Poi l’invito a fare la Comunione spiritualeDi seguito la preghiera recitata dal Papa:

Ai tuoi piedi, o mio Gesù, mi prostro e ti offro il pentimento del mio cuore contrito che si abissa nel suo nulla e nella tua santa presenza. Ti adoro nel sacramento del tuo amore, l’ineffabile Eucaristia. Desidero riceverti nella povera dimora che ti offre il mio cuore; in attesa della felicità della comunione sacramentale voglio possederti in spirito. Vieni a me, o mio Gesù, che io vengo da Te. Possa il tuo amore infiammare tutto il mio essere per la vita e per la morte. Credo in Te, spero in Te, ti amo.

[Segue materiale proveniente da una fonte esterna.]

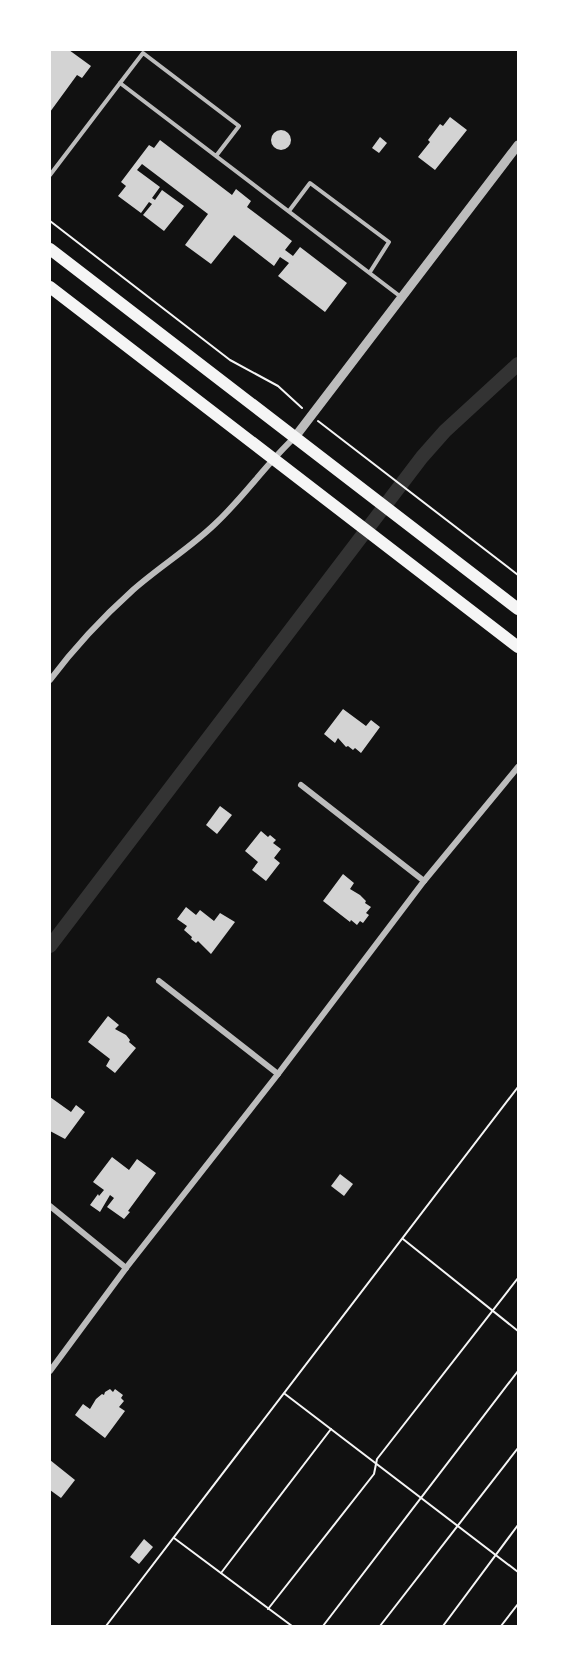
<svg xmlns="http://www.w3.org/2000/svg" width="568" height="1676" viewBox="0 0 568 1676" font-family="'Nunito Sans',sans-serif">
	<rect width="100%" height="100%" fill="#111"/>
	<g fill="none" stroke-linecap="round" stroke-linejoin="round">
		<!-- canal -->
		<polyline stroke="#333" stroke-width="14" points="50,946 422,457 445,431 518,364"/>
	</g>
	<!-- building -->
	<g fill="#d3d3d3">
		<polygon points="50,50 69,50 91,66 82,78 77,75 50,112"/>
		<polygon points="450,117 467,130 435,170 418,157 430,142 428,140 440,124 443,126"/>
		<circle cx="281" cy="140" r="10"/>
		<polygon points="380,137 387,143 379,153 372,148"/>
		<polygon points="160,140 232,195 236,189 251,201 247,207 292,241 285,250 293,256 300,247 347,283 325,312 278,276 289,263 280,257 274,266 234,235 211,264 185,245 208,214 142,164 137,170 160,187 152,198 155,200 162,190 184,206 164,231 143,215 152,204 149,202 141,213 118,196 126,186 121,182 149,145 154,148"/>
		<polygon points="343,709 366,726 371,720 380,727 361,753 355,748 353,750 348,746 346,747 338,738 335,743 324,734"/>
		<polygon points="220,806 232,815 217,834 206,825"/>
		<polygon points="261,831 268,837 270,835 276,840 273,843 281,849 274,858 280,863 266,881 252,870 258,862 245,851"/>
		<polygon points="343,874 354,883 350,889 360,895 366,901 365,903 371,907 366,913 369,915 363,923 360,921 357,925 351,920 350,922 323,901"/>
		<polygon points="186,907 196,915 200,910 214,921 220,913 235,922 211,954 198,941 196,943 191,939 192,937 184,930 187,926 177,919"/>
		<polygon points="108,1016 119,1025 115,1029 126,1035 130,1040 129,1042 136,1048 115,1073 106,1066 110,1059 88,1042"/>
		<polygon points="50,1097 71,1112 76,1105 85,1112 65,1139 50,1131"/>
		<polygon points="112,1157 129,1170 137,1159 156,1173 128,1211 130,1212 124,1219 107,1207 114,1198 110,1195 100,1212 90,1205 98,1194 99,1196 104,1190 93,1182"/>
		<polygon points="340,1174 353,1184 344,1196 331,1186"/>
		<polygon points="110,1389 113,1392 115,1389 123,1395 121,1398 124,1401 119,1407 125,1411 105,1438 75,1415 83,1404 90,1409 96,1399 102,1394 104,1395 105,1392"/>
		<polygon points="50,1460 75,1480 61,1498 50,1490"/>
		<polygon points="144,1539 153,1547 139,1564 130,1557"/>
	</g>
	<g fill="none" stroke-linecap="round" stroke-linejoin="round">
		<!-- path -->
		<g stroke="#f5f5f5" stroke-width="2">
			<polyline points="50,221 230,360 278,386 302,408"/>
			<polyline points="318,421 518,575"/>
			<polyline points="403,1239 518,1331"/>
			<polyline points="285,1394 518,1572"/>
			<polyline points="174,1538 292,1626"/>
			<polyline points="221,1573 331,1429"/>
			<polyline points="268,1609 374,1474 377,1459 518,1278"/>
			<polyline points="106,1626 518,1087"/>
			<polyline points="323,1626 518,1371"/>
			<polyline points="380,1626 518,1448"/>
			<polyline points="443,1626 518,1525"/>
			<polyline points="501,1626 518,1604"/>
		</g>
		<!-- service -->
		<g stroke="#bcbcbc" stroke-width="4">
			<polyline points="216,156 239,126 143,53 120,83 401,297"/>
			<polyline points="50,175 120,83"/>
			<polyline points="289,211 310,183 389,242 370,272"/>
		</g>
		<!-- minor -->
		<g stroke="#bcbcbc" stroke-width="6">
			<path d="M50,680C74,648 103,617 133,590C159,567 190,548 215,524C244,497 266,464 295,437"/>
			<polyline points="301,785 424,881"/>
			<polyline points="159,981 278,1074"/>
			<polyline points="50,1206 126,1268"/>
			<polyline points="50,1371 126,1268 278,1074 424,881 518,767"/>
		</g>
		<!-- tertiary -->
		<polyline stroke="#bcbcbc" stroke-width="9" points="295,437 518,145"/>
		<!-- trunk -->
		<g stroke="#f5f5f5" stroke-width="12">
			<polyline points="50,249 518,609"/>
			<polyline points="50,287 518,647"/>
		</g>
	</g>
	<!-- border -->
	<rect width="568" height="1676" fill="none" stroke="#ffffff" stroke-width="102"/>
</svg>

Il Papa ha terminato la celebrazione con l'adorazione e la benedizione eucaristica. Prima di lasciare la Cappella dedicata allo Spirito Santo, è stata intonata l’antifona mariana “Regina caeli”, cantata nel tempo pasquale:

Regína caeli laetáre, allelúia.
Quia quem merúisti portáre, allelúia.
Resurréxit, sicut dixit, allelúia.
Ora pro nobis Deum, allelúia.

(Regina dei cieli, rallegrati, alleluia.
Cristo, che hai portato nel grembo, alleluia,
è risorto, come aveva promesso, alleluia.
Prega il Signore per noi, alleluia).